* begin STORED RECORDS *

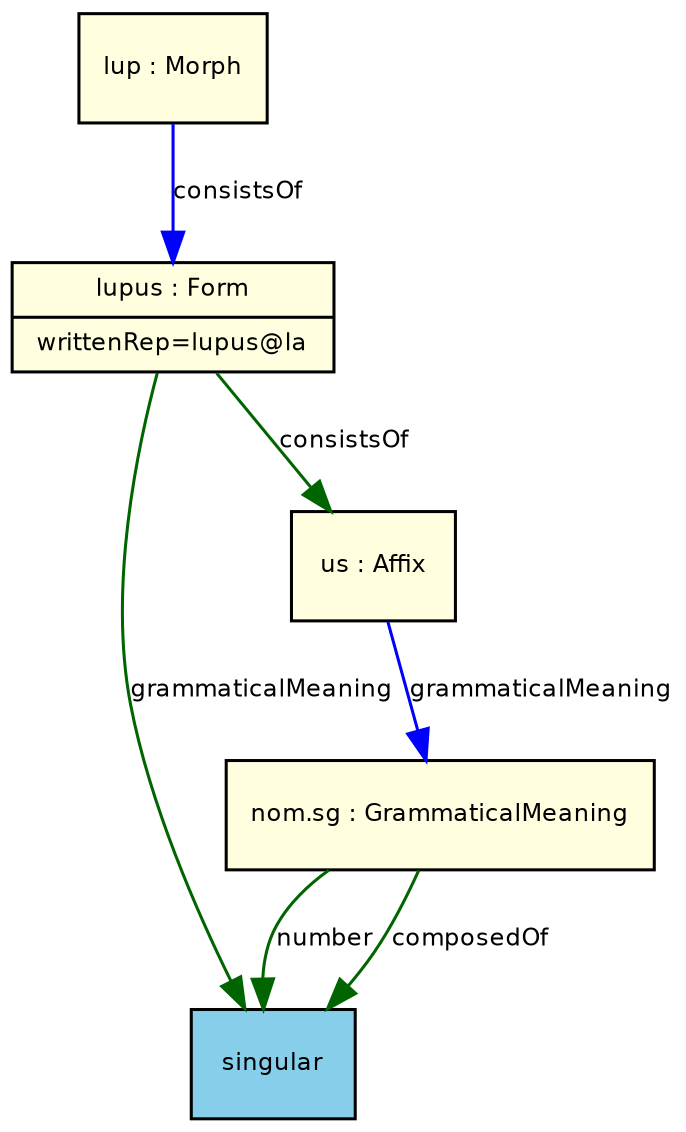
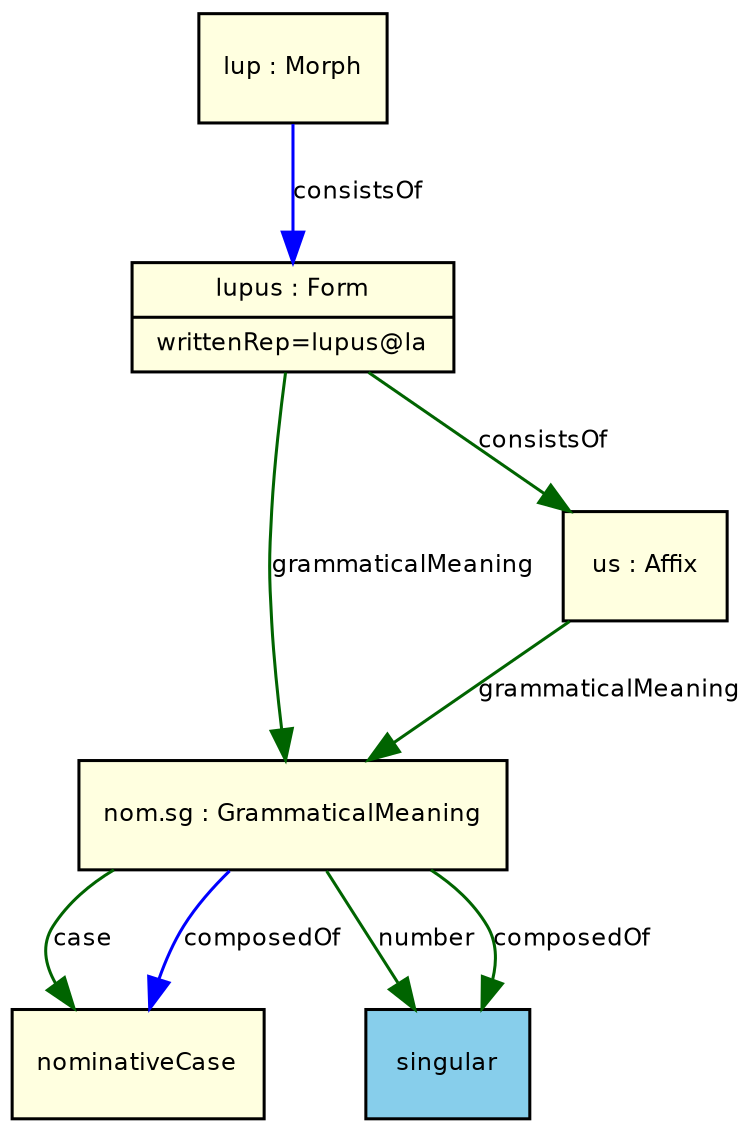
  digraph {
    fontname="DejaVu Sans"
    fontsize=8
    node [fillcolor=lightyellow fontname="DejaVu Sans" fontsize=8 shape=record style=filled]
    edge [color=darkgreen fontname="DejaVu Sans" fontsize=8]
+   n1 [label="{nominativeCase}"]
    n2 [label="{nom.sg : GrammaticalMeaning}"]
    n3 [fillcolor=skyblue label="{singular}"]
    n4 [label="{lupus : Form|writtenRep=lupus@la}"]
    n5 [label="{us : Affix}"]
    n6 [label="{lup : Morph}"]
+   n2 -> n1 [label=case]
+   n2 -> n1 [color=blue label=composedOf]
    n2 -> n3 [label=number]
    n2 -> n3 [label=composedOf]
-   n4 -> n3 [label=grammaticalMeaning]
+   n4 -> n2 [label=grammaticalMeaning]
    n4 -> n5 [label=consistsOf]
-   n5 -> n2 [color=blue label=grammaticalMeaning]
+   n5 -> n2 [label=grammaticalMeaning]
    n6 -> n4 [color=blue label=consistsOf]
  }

* end STORED RECORDS *
* begin STORED RECORDS *

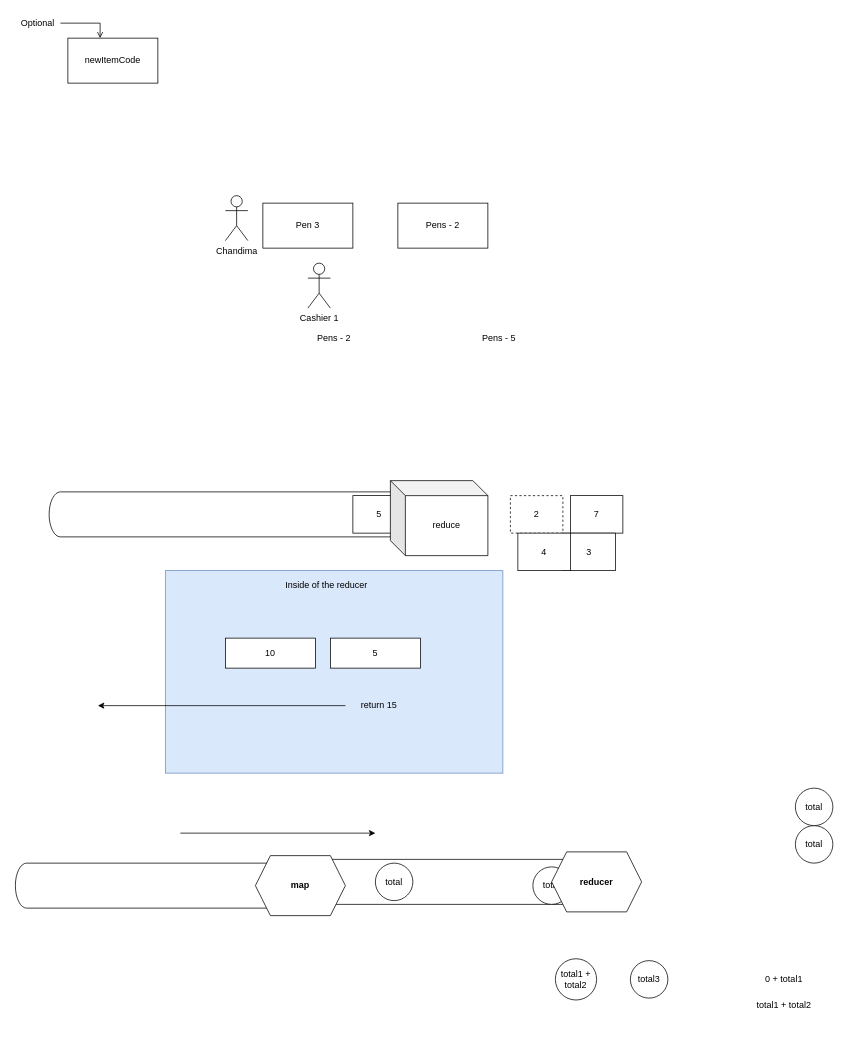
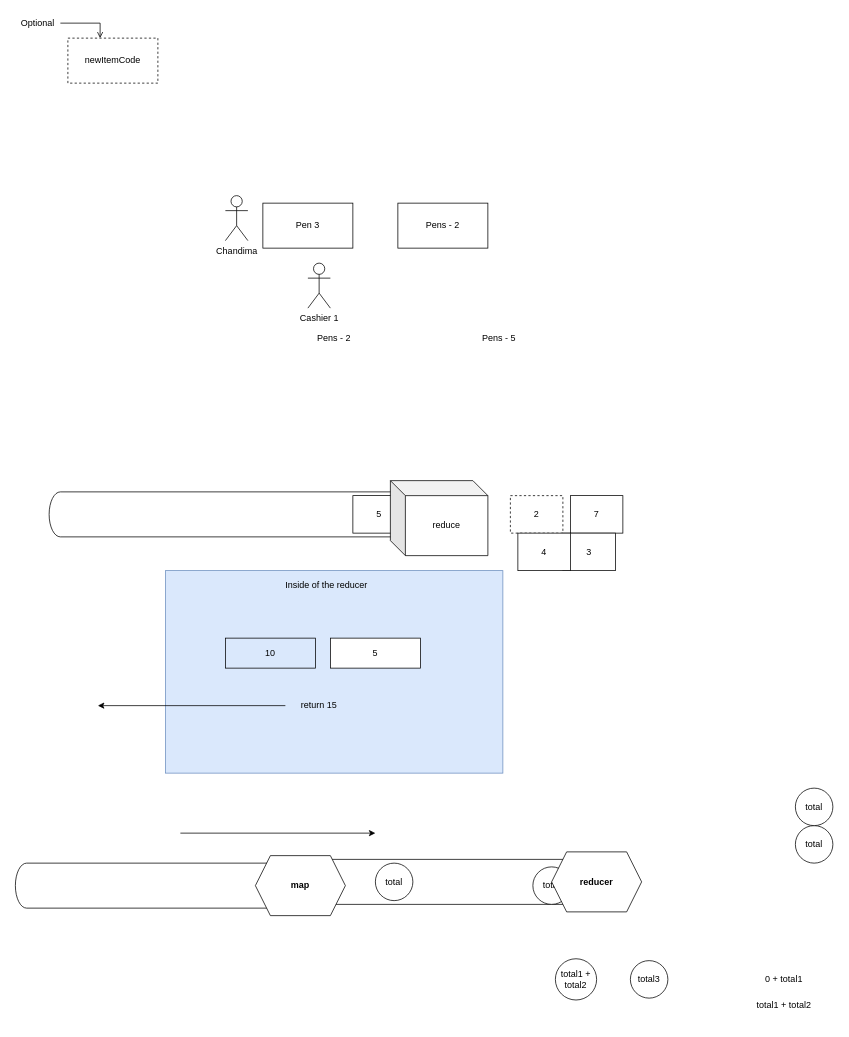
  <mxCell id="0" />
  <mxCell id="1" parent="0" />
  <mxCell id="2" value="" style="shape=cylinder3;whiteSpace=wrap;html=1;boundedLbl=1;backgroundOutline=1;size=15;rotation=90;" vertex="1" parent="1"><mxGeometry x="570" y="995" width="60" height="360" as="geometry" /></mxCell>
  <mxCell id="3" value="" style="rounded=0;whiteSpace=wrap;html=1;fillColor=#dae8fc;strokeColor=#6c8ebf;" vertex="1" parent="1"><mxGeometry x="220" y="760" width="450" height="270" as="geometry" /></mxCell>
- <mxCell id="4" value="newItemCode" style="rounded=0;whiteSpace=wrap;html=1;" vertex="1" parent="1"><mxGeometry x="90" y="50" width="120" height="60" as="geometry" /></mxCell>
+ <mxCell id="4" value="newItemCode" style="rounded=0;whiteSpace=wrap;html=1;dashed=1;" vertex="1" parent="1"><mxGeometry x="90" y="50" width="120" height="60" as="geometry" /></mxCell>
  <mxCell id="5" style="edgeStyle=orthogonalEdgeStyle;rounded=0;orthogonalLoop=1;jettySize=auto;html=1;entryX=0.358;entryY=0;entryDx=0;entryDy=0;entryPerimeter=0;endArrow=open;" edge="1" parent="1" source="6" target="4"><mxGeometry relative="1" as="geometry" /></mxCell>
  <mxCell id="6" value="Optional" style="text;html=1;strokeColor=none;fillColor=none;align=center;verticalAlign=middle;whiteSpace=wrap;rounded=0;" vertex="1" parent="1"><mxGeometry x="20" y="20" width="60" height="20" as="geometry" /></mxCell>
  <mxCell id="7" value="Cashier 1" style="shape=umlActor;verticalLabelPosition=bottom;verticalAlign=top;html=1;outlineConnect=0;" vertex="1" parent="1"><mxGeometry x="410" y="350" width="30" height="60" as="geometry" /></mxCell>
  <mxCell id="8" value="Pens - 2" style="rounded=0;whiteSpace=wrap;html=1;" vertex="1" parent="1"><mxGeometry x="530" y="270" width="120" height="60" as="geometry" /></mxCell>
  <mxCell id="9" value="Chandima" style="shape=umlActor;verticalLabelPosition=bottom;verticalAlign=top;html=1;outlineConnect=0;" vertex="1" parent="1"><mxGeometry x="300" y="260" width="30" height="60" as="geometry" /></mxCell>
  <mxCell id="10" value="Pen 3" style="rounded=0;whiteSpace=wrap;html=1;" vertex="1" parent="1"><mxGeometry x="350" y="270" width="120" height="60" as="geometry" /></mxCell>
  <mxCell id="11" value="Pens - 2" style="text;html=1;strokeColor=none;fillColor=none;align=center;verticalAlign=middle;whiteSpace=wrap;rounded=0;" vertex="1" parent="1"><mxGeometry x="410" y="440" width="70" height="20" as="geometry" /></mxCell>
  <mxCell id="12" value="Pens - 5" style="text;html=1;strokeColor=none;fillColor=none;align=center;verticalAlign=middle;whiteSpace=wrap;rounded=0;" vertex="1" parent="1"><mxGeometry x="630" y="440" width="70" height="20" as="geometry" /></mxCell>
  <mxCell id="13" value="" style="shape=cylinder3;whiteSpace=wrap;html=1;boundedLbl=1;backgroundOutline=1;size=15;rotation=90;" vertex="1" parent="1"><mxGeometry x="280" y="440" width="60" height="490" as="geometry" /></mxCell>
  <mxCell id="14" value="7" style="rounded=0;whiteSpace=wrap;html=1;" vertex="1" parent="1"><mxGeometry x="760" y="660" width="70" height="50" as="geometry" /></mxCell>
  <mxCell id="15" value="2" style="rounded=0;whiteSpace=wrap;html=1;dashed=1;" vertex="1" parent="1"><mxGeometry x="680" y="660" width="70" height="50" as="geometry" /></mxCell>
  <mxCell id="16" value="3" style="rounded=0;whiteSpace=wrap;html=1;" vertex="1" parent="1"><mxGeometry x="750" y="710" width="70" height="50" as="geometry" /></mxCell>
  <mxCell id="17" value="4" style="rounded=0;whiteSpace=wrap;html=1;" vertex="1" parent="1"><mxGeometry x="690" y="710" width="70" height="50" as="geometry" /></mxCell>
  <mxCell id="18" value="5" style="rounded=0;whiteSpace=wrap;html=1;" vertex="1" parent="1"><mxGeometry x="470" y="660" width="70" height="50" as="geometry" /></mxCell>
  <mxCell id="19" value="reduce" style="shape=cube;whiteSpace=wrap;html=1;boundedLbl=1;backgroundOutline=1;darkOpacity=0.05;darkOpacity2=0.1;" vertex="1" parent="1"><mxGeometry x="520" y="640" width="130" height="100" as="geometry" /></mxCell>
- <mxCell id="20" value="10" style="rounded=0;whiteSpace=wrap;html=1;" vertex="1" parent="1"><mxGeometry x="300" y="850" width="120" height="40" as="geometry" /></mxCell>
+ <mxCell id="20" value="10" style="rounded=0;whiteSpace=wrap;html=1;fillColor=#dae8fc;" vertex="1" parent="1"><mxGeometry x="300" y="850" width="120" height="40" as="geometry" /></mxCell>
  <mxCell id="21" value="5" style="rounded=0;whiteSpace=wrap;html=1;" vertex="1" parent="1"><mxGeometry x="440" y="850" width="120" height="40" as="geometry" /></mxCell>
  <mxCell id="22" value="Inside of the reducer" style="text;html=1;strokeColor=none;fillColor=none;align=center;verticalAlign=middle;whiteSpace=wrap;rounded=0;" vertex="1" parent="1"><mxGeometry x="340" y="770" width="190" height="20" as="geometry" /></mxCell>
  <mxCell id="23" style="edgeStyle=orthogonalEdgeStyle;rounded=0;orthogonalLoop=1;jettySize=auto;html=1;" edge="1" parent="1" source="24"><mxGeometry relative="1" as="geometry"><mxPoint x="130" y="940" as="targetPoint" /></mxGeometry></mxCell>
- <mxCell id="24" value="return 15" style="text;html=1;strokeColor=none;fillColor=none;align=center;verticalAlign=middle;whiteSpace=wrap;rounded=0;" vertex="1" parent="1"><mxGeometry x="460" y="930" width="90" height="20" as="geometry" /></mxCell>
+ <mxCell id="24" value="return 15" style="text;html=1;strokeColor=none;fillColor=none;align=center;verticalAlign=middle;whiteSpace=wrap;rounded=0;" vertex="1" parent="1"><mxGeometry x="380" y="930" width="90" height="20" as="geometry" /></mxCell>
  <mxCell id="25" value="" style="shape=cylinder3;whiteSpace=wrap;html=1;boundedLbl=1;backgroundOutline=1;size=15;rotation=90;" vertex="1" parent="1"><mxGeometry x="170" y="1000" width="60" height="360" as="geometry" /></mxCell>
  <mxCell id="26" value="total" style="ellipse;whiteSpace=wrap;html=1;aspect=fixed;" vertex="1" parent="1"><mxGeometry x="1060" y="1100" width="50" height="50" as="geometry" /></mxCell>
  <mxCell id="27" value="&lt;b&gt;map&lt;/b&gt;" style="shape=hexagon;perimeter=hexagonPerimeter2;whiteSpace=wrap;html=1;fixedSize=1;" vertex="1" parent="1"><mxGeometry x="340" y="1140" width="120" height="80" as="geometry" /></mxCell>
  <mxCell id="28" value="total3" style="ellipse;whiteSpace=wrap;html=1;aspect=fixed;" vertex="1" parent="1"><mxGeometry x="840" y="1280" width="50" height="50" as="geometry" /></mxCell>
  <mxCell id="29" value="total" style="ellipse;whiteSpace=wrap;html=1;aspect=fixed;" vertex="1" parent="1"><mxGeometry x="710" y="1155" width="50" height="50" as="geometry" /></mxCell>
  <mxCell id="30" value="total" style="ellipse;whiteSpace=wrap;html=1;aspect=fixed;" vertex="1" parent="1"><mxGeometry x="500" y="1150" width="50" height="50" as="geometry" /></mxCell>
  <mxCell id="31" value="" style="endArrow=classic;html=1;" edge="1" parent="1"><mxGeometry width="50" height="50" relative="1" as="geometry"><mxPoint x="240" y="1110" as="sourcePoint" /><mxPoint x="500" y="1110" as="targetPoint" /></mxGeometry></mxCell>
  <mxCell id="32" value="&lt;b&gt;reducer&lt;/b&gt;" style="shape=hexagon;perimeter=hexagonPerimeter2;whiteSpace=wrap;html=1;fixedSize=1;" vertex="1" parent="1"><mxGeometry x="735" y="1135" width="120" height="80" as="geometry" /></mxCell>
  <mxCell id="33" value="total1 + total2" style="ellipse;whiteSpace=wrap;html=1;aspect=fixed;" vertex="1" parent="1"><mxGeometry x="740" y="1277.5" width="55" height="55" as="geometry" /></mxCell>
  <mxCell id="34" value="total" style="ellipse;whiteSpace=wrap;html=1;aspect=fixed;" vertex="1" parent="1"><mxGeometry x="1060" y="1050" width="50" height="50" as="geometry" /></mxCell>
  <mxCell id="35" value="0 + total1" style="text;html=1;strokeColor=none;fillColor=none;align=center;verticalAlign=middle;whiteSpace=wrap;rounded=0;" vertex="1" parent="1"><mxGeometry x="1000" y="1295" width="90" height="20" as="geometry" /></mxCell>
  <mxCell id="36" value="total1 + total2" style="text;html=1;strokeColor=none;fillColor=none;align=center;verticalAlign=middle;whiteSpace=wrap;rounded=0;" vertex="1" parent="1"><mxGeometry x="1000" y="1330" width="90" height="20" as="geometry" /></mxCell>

* end STORED RECORDS *
* begin STORED RECORDS *

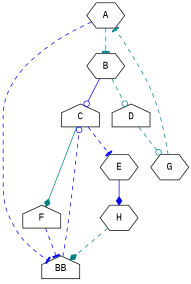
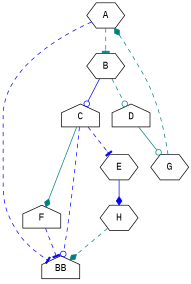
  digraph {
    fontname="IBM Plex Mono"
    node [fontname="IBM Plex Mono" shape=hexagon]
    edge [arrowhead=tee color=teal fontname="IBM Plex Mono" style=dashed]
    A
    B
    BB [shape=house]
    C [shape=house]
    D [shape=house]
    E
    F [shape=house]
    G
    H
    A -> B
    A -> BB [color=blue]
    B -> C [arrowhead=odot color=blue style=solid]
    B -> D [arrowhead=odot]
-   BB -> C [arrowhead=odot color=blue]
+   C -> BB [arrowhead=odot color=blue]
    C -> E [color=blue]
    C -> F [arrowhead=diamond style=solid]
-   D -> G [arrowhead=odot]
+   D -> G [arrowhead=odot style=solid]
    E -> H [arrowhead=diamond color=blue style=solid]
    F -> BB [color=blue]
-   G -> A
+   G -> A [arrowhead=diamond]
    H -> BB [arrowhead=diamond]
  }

* end STORED RECORDS *

**STATED GOAL:**
Select every line in the rows above that contains the string "arrowhead", and copy each one out. Matching is case-sensitive.

**CORRECT RESPONSE:**
    edge [arrowhead=tee color=teal fontname="IBM Plex Mono" style=dashed]
    B -> C [arrowhead=odot color=blue style=solid]
    B -> D [arrowhead=odot]
-   BB -> C [arrowhead=odot color=blue]
+   C -> BB [arrowhead=odot color=blue]
    C -> F [arrowhead=diamond style=solid]
-   D -> G [arrowhead=odot]
+   D -> G [arrowhead=odot style=solid]
    E -> H [arrowhead=diamond color=blue style=solid]
+   G -> A [arrowhead=diamond]
    H -> BB [arrowhead=diamond]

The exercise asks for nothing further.